More than 50 percent of attendees who participated in a survey at STR’s inaugural Hotel Data Conference presented by Magnuson Hotels on 4-5 August believe the industry’s revenue per available room will not start to recover until at least the second half of 2010 or after.
“We’re encouraged that the majority of attendees think the worst is behind us and they can see a gradual improvement on the horizon,” said Mark Lomanno, president of STR. “Hopefully the attendees are correct in their assessment of a potential recovery. If that is indeed the case, that should mean pricing power for hotels will return in a time frame that will allow for a stronger foundation to be built in the not-too-distant future.”
The survey compiled responses from 88 of the more than 200 conference attendees at the Renaissance Nashville Hotel.

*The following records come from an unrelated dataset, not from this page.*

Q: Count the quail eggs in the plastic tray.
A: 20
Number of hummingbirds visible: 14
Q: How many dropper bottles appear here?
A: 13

Thirty-three percent of the respondents believe RevPAR will not start to recover until 2011 or beyond, 23.9 percent believe it will start to recover during third-quarter 2010, and 21.6 percent believe it will start to recover during fourth-quarter 2010.
According to respondents, 25.0 percent believe occupancy will start to recover in the second quarter of 2010. More than one in 10 believe occupancy may take a bit more time to recover and expect an upswing during third-quarter 2010. Other respondents were a bit more optimistic: 20.5 percent believe occupancy will start to recover in first-quarter 2010.
When asked when average daily rate will start to recover, 34.1 percent of respondents believe ADR recovery won’t start until 2011 or beyond, 30.7 percent believe it will start to recover in fourth-quarter 2010, and 15.9 percent believe it will start during third-quarter 2010.
Looking back at the January 2008 rates, 50.6 percent of the respondents believe it will take three to five years to reach those rates again, followed by 24.1 percent who believe it will take six to eight years.